ARD maintains reasonable computational overhead while providing feature selection benefits:

![Scalability Comparison](docs/plots/scalability.png)

*Training time comparison shows ARD has 15-354× overhead compared to standard logistic regression, with significantly higher overhead for very high-dimensional text data.

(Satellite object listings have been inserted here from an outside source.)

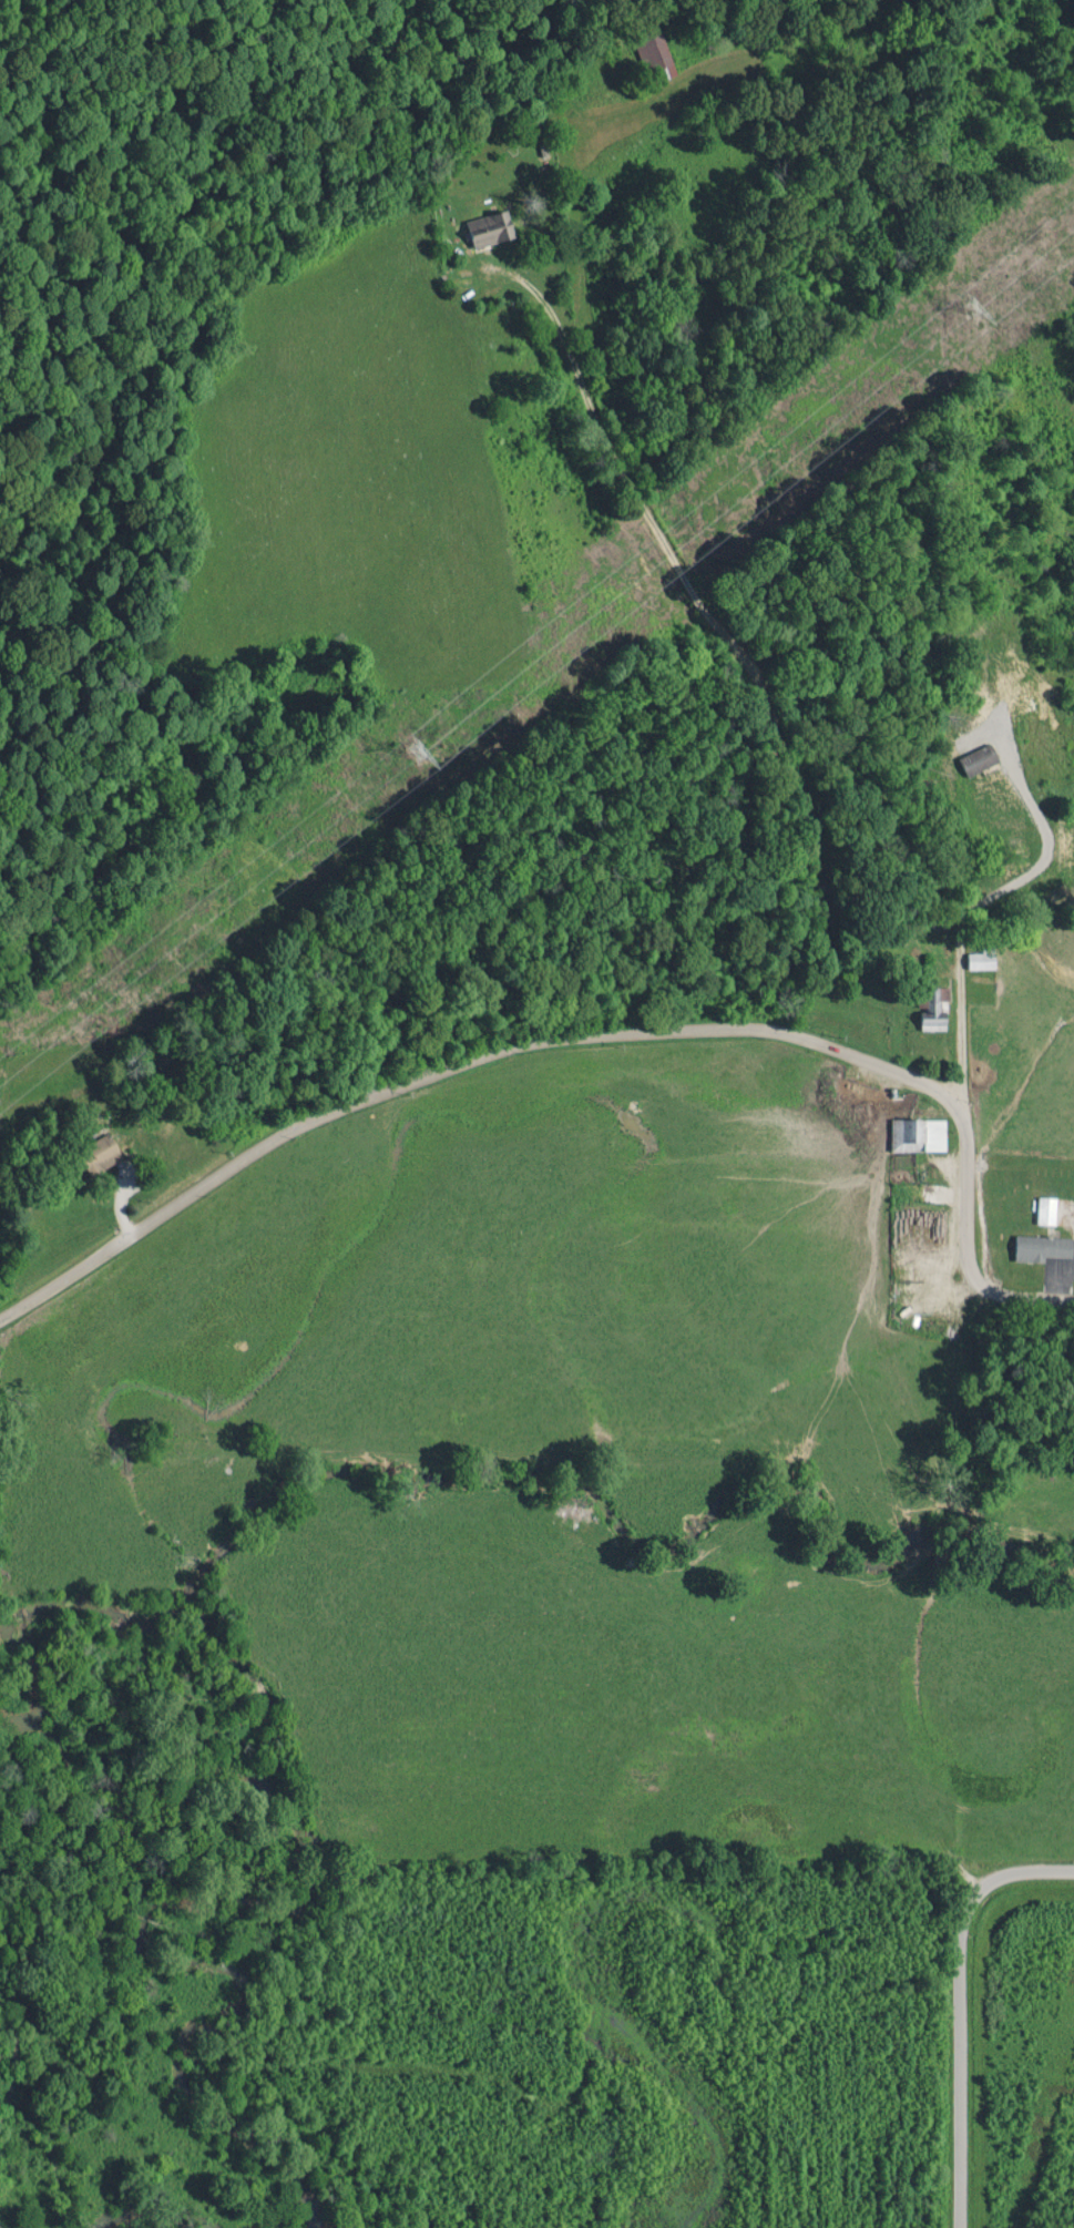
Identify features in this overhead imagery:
building: (493, 228)
power tower: (972, 305)
road: (757, 708)
power tower: (414, 751)
building: (981, 757)
building: (984, 957)
building: (935, 1018)
road: (454, 1065)
building: (102, 1154)
building: (1048, 1209)
road: (964, 1243)
building: (1044, 1246)
road: (955, 2002)

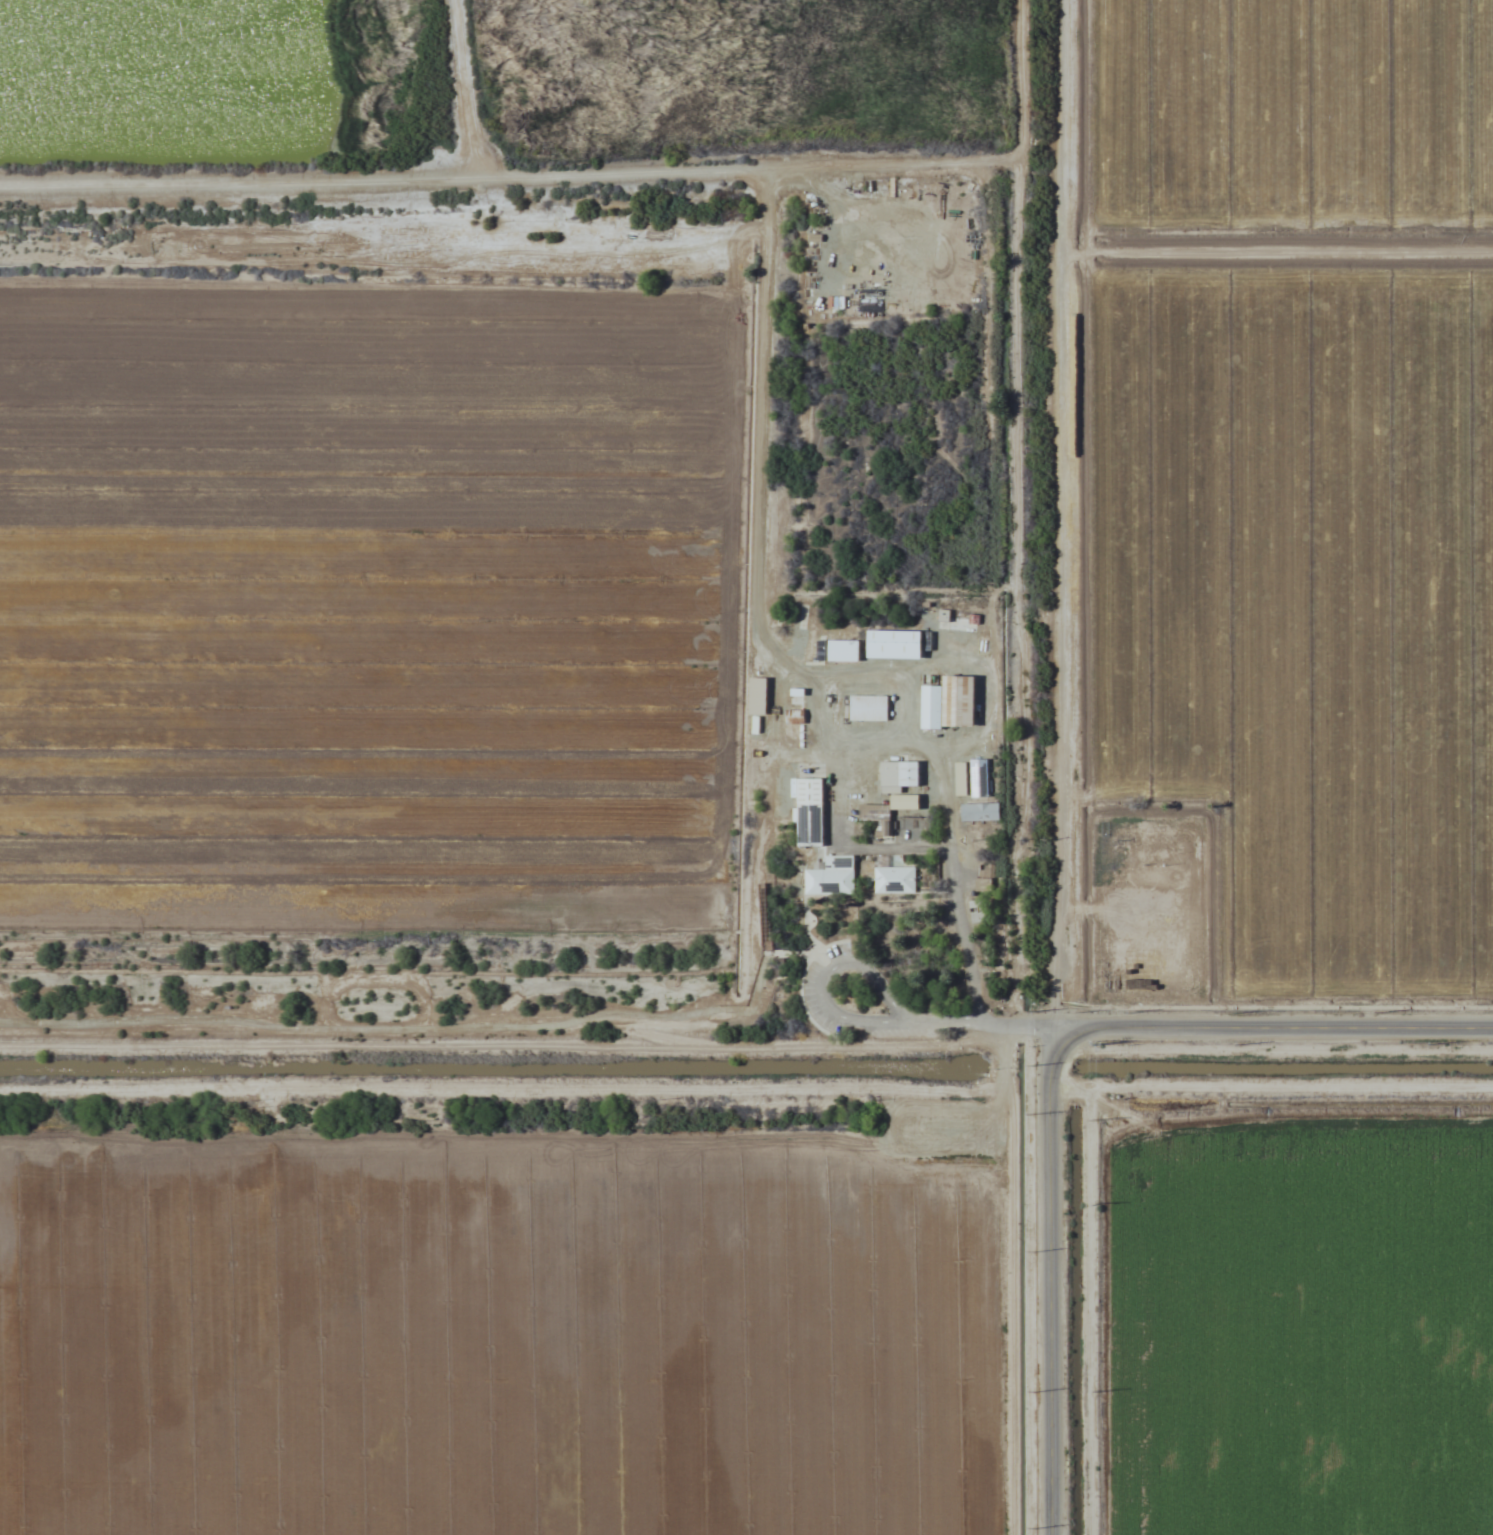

The trade-off provides automatic feature selection without manual hyperparameter optimization.*

### Sparsity vs L1 Regularization

ARD provides automatic sparsity compared to manually tuned L1 regularization:

![Sparsity Comparison](docs/plots/sparsity_comparison.png)

*Top: ARD coefficients with automatic importance detection (green = important features)*  
*Bottom: L1 logistic regression requires manual tuning of regularization strength C*

ARD automatically determines feature relevance without requiring manual hyperparameter tuning, while L1 regularization performance depends on careful selection of the regularization strength.

## 🛠️ Advanced Usage

### Uncertainty-Aware Predictions

```python
# Get posterior variance for each coefficient
variances = clf.get_posterior_variance()

# Make predictions with uncertainty
# (requires custom implementation)
def predict_with_uncertainty(clf, X, n_samples=100):
    predictions = []
    for _ in range(n_samples):
        # Sample from posterior
        w_sample = np.random.normal(clf.coef_, np.sqrt(variances))
        # Make prediction with sampled weights
        z = X @ w_sample + clf.intercept_
        predictions.append(sigmoid(z))
    
    mean_pred = np.mean(predictions, axis=0)
    std_pred = np.std(predictions, axis=0)
    return mean_pred, std_pred
```

### Custom ELBO Monitoring

```python
# Track ELBO during training
class ARDWithHistory(ARDClassifier):
    def __init__(self, *args, **kwargs):
        super().__init__(*args, **kwargs)
        self.elbo_history = []
    
    # Override fit method to track ELBO
    # (implementation details in source)
```

### Generating Visualizations

Create your own plots to understand ARD behavior:

```python
# Generate the plots shown in this README
from ard_classifier.examples.generate_readme_plots import (
    plot_feature_importance_demo,
    plot_scalability_comparison, 
    plot_sparsity_comparison
)

# Run individual plot functions
plot_feature_importance_demo()
plot_scalability_comparison()
plot_sparsity_comparison()
```

## 📋 API Reference

### Parameters

- `alpha_init` (float, default=1.0): Initial value for precision parameters
- `lambda_init` (float, default=1.0): Initial regularization parameter
- `n_mc_samples` (int, default=1): Number of Monte Carlo samples for likelihood estimation
- `learning_rate` (float, default=0.01): Learning rate for Adam optimizer
- `max_iter` (int, default=1000): Maximum optimization iterations
- `tol` (float, default=1e-4): Convergence tolerance
- `verbose` (int, default=0): Verbosity level
- `random_state` (int/None, default=None): Random seed

### Methods

- `fit(X, y)`: Fit the ARD classifier
- `predict(X)`: Predict class labels
- `predict_proba(X)`: Predict class probabilities
- `score(X, y)`: Return mean accuracy
- `get_posterior_variance()`: Get posterior variance for each coefficient

### Attributes

- `coef_`: Coefficient values (mean of posterior)
- `intercept_`: Intercept value
- `alpha_`: Precision parameters for each feature
- `feature_importances_`: Feature importance scores (1/α)
- `coef_sigma2_`: Posterior variance for each coefficient

## 🧪 Testing

Run tests with pytest:
```bash
pytest tests/ -v --cov=ard_classifier
```

Current test coverage: **94%**

### Running Benchmarks

Compare ARD performance with standard methods:
```bash
python examples/benchmark_comparison.py
```

Evaluate on widely-used high-dimensional ML datasets:
```bash
python examples/real_dataset_evaluation.py
```

## 📚 References

1. Tipping, M. E. (2001). **Sparse Bayesian learning and the relevance vector machine**. Journal of Machine Learning Research.
2. Kingma, D. P., & Welling, M. (2013). **Auto-encoding variational bayes**. arXiv preprint arXiv:1312.6114.
3. Bishop, C. M. (2006). **Pattern Recognition and Machine Learning**. Springer.